Physics senior Noah Sieaersa said he fell in love with the subject while taking a class at A&M, and now wants to pursue a research career in quantum mechanics. At the fair, Sieaersa demonstrated how a plasma ball, which is a clear glass orb filled with noble gases of neon, krypton and xenon, creates high-voltage sparks of electricity that interact with light and your finger.
“It’s so fun to see kids get excited by science, especially in a world where we take technology for granted,” Sieaersa said. “Once you get a better understanding of science, you become curious of how things work. This is a stepping point to getting kids curious about the world around them.”
Families and students crowded the halls of Mitchell Physics Building, all holding maroon balloons printed with a white “Texas A&M Physics Festival” logo. Kids jumped up to talk with general engineering freshman Ariana Rodriguez, who was demonstrating how light bends through mirrors to make you look long or short — like funhouse mirrors.
“What I love about physics and engineering is that there’s always some new way to solve a problem,” Rodriguez said. “There’s always an intuitive design or an innovative experiment that may change our lives as we know it. I’ve had third graders grasp complex topics and ask me why something works the way it does. Hearing that from such a young kid makes me so excited that they are curious, and they want to learn.”
In addition to the student demonstrations, the festival included two shows of the Science Circus, performed by Rhys Thomas, a comedian who teaches Newtonian physics through comedy and circus arts. Families and students learned about inertia and center of balance while Thomas balanced on a six-foot tall unicycle, demonstrating gyroscopic stability through spinning China bowls and gravity through bowling ball juggling.
“I’ve been coming to A&M for six years and I love seeing the kids’ faces when they understand science,” Thomas said. “The festival reminds me of Brownian motion, the random movement of atomic particles in a fluid. You look out at the crowd and there’s all these people just going in every direction because no matter which way you turn, there’s another cool demo to see.”

== Record excerpts ==
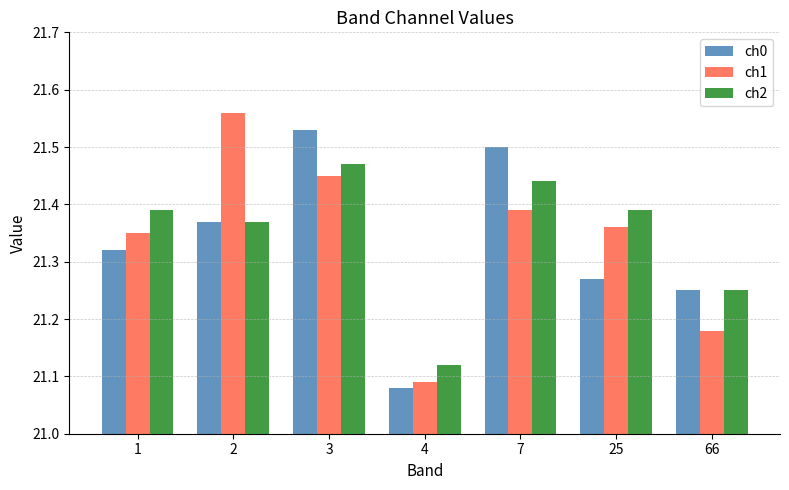

List the series in order of their peak value, lowest first.

ch2, ch0, ch1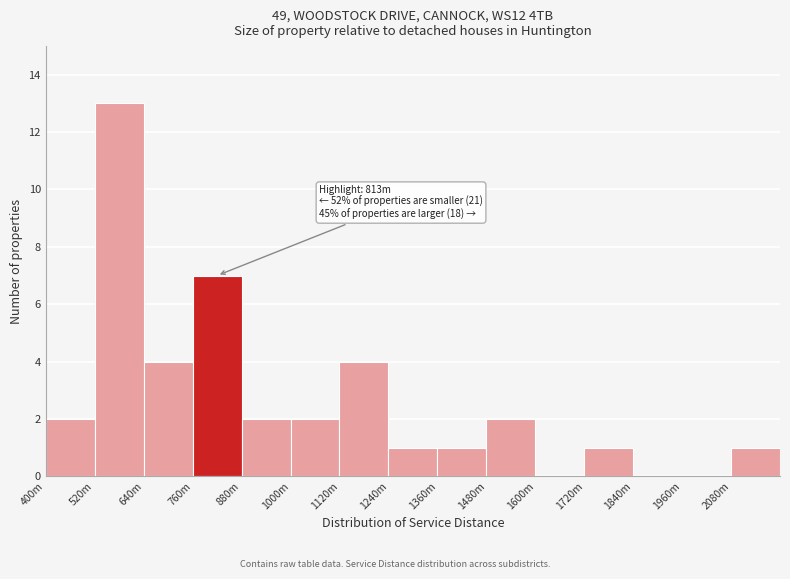

Reading left to right, what are all the values shown in this chart?

400m=2	520m=13	640m=4	760m=7	880m=2	1000m=2	1120m=4	1240m=1	1360m=1	1480m=2	1600m=0	1720m=1	1840m=0	1960m=0	2080m=1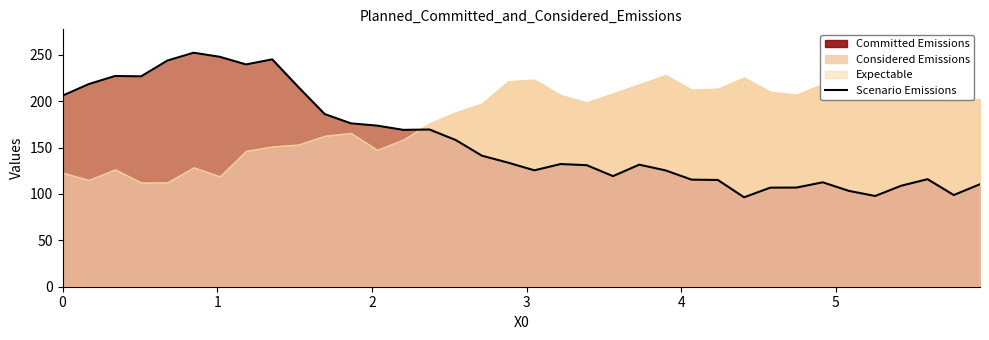

What is the maximum value for Committed Emissions?

252.3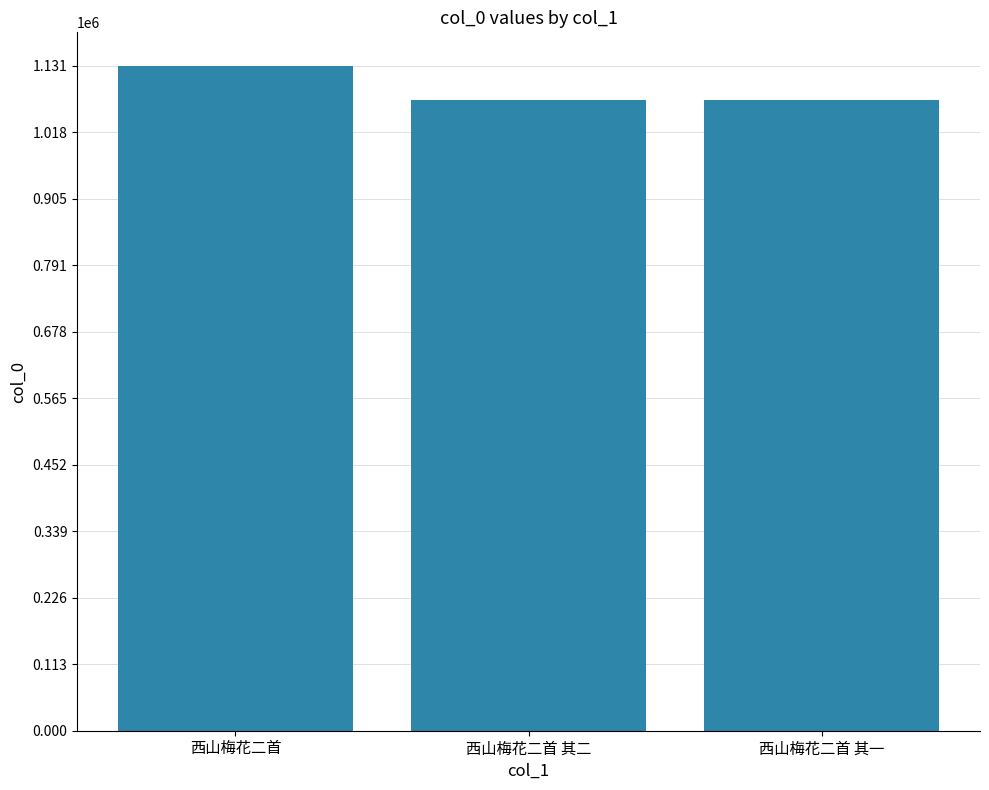

What is the label of the 1st bar from the right?

西山梅花二首 其一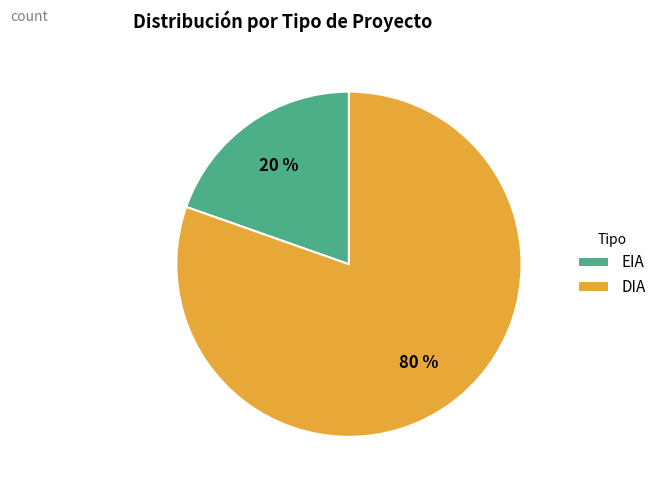

Do DIA and EIA together represent more than half of the pie?

Yes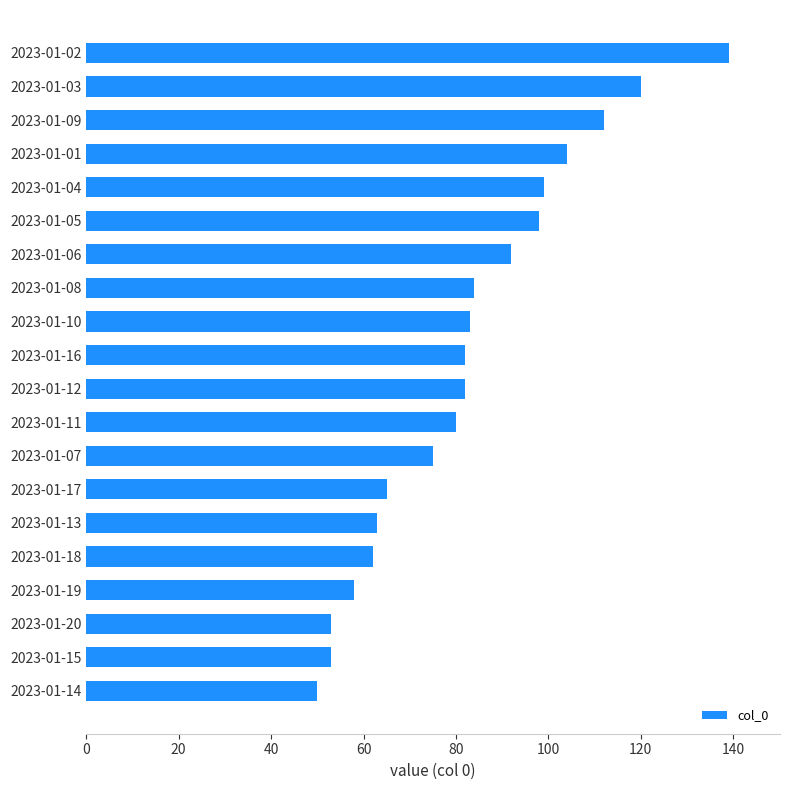

What is the difference between the maximum and second lowest values?

86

== Brief ==
Transcribe the stretch of the physics festival text from "Families and students crowded" through "like funhouse mirrors.".

== Reply ==
Families and students crowded the halls of Mitchell Physics Building, all holding maroon balloons printed with a white “Texas A&M Physics Festival” logo. Kids jumped up to talk with general engineering freshman Ariana Rodriguez, who was demonstrating how light bends through mirrors to make you look long or short — like funhouse mirrors.